Drive down Wisconsin’s county roads on a crisp fall day and you'll see farmers maneuvering combines across their fields, harvesting bushels upon bushels of corn. Farmers help ensure a bountiful harvest by applying fertilizers that provide crops with vital nutrients.
One such nutrient, nitrogen, makes individual plants stronger and improves crop yields. Until the mid-1900s, farmers turned to animal manure and legumes to provide crops with this essential nutrient, but the adoption of synthetic fertilizers by industrial agriculture in the 1950s changed the game. Though they’ve increased food production worldwide, these fertilizers are often applied in excess of what plants require, leading to surface and groundwater contamination and other environmental issues.
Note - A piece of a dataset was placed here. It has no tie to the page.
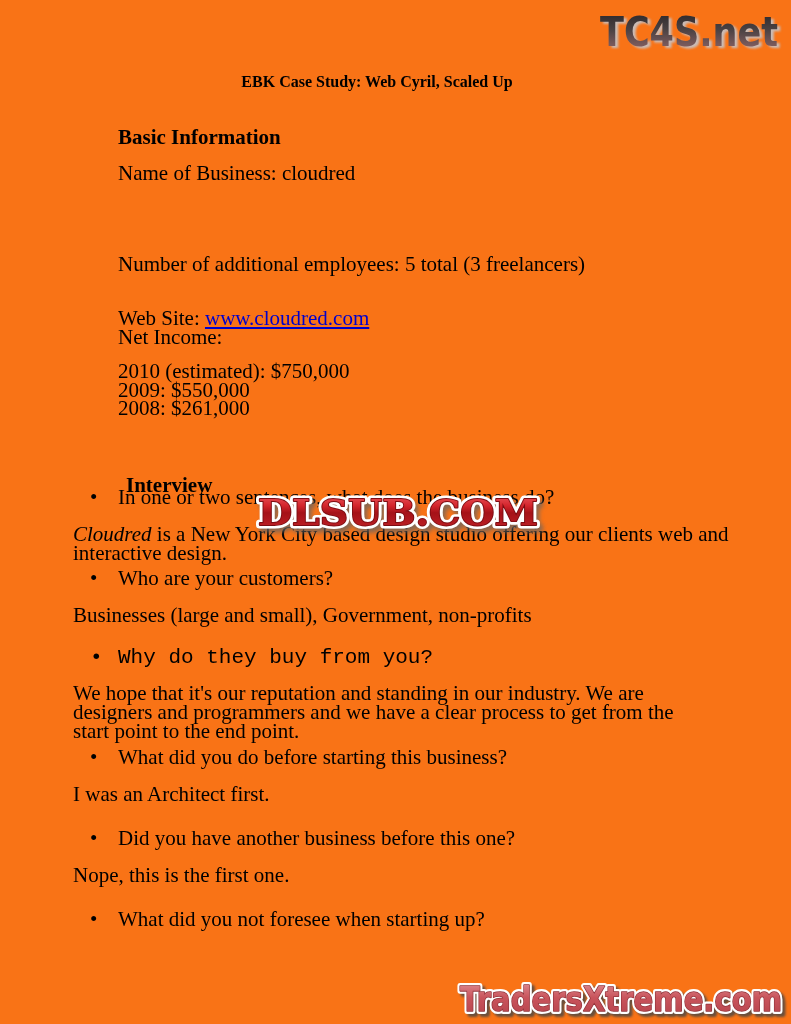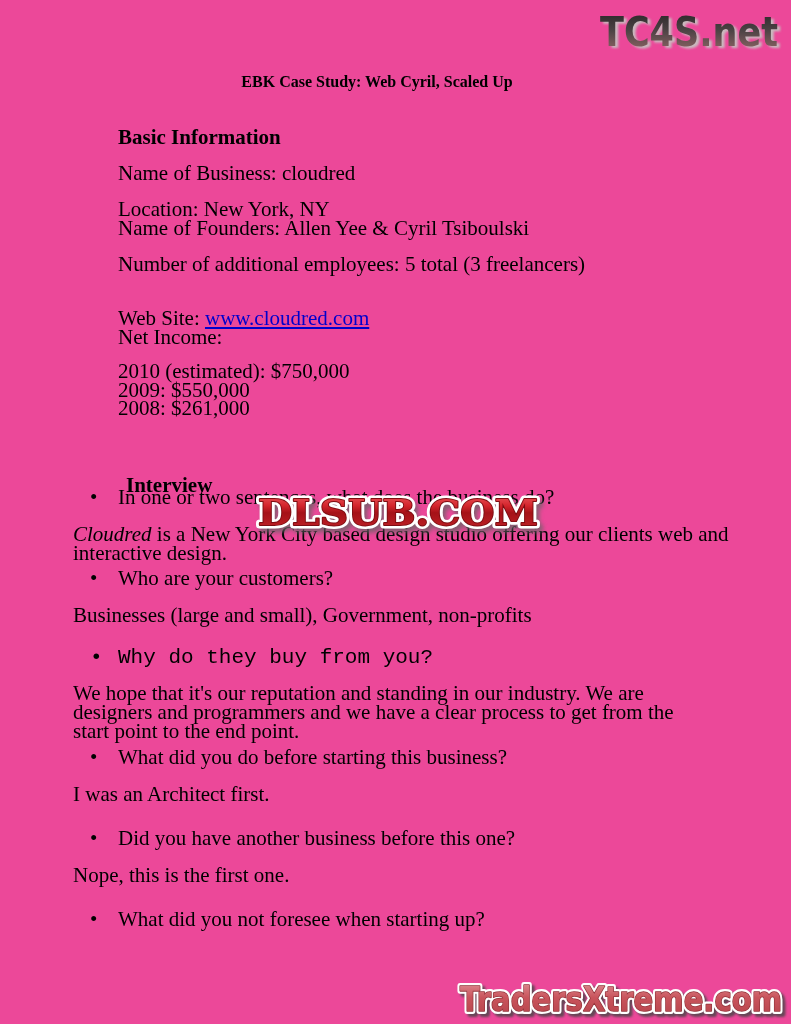"TC4S.net" .page { background: #ec4899 -> #f97316 }
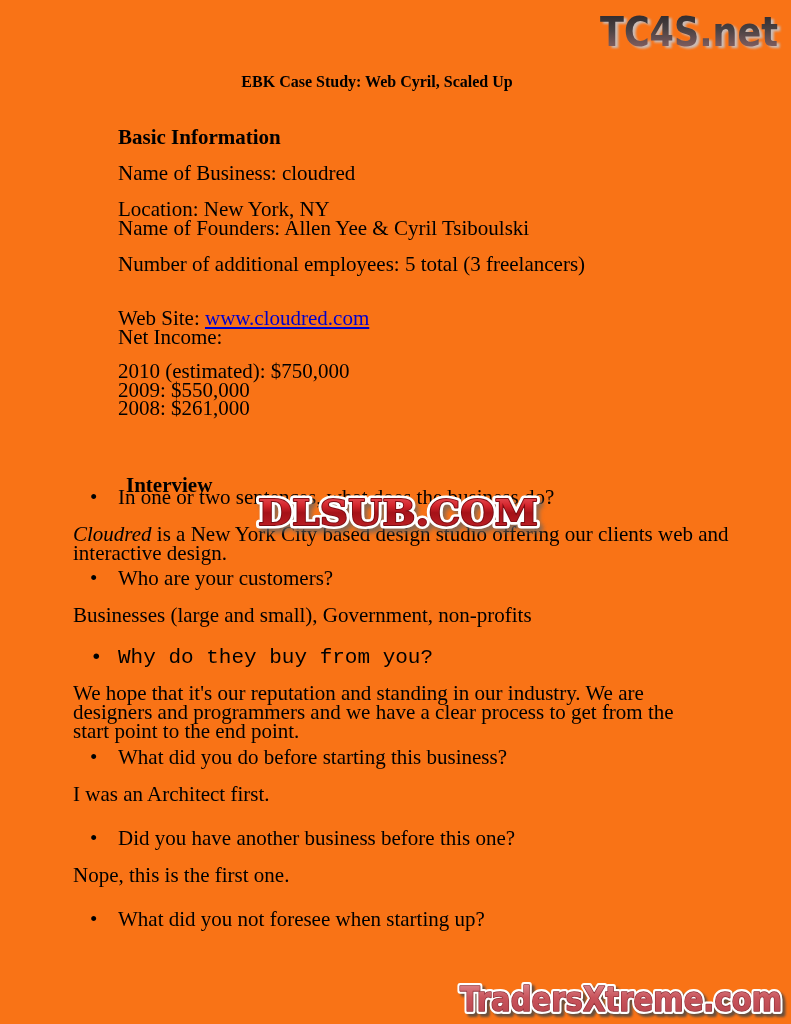"Location: New York, NY" div.abs { html: <div> <div>Location: New York, NY</div> <div>Name of Founders: Allen Yee &amp; Cyril Tsiboulski</div> </div> -> none }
Meanwhile, UW-Madison scientists have been studying nitrogen fixation – the process by which atmospheric nitrogen is converted into a form useable by plants – and looking for alternatives that might help reduce applications of synthetic fertilizers from another angle. In 2018, bacteriology and agronomy professor Jean-Michel Ané and his collaborators identified another potential game-changer for industrial agriculture in the form of a variety of corn from Mexico. The corn uses a viscous and slime-like gel to host bacteria that fix nitrogen on aerial roots, clumps of roots that protrude from the plant’s stalks. Indigenous Oaxacan communities, recognizing that this gel helped their plants thrive in poor soils, have actively grown and selected this corn in their fields for centuries. But for the academic community, it was the first time that they had observed a variety of corn that could acquire a significant amount of nitrogen from the air by partnering with bacteria.
Gel exudes from the aerial roots of a special nitrogen-fixing corn variety growing
at West Madison Agricultural Research Station. Photo: Michael P. King.
Since then, Ané and his team have identified and performed experiments in other plants, like sorghum, that also fix nitrogen in this way. Their preliminary tests suggest that approximately 10% of bacteria in the gels help these varieties of corn and sorghum fix 30% to 80% of their nitrogen; the function of the remaining bacteria remains unknown.
Now UW-Madison scientists want to see if they can harness the bacteria to help cereal crops like corn and sorghum fix nitrogen longer and more efficiently.
Assistant Professor Ophelia Venturelli.
Photo: Robin Davies.
Design, test, learn, repeat
For this project, Ané has teamed up with assistant professor of biochemistry Ophelia Venturelli. Venturelli models bacteria and other microbial communities on computers and then moves to the lab, where she creates communities in the lab to study how they interact and how those interactions lead to community-level behaviors, such as the production and degradation of compounds that influence plant phenotypes.
“These microbial communities are complex, highly dynamic networks that respond to their environment. They have a collective behavior that’s more than the sum of their parts,” said Venturelli. “We want to understand that systems-level function and also its stability, how the system can maintain this function over time.”
So far, the team has isolated bacteria from the gels of corn and sorghum plants. Ané is studying the basic properties of each bacterium and identifying which ones to use in a representative synthetic community. A postdoctoral researcher in the Venturelli Lab, Claire Palmer, will create and study this representative community in the lab, and improve its ability to fix nitrogen using computational modeling.
The models help the team identify which microbes and microbe-microbe interactions play a critical role in nitrogen fixation.
“There’s such a big space of how many random combinations you can put together, that the model is much more efficient at getting us there,” Venturelli explained. “Models help us rationally design communities and identify properties that we wouldn’t be able to by random sampling alone.”
Using the results of their models, Palmer and Venturelli will introduce different diazotrophs – bacteria that fix atmospheric nitrogen gas into a more usable form – into the community. They’ll observe how the microbes within the community affect the diazotrophs’ growth and nitrogen-fixing behavior and then model these interactions.
Venturelli hopes to have enough experimental data by the end of 2021 to start the modeling process and identify microbes and microbe-microbe interactions that are important to nitrogen-fixation. Microbial blends will be applied to cross-bred plants and to native varieties that rely on gels and aerial roots for nitrogen fixation. If all goes well, farmers may witness another shift in the field of fertilizers – one toward gel-based sources of nitrogen.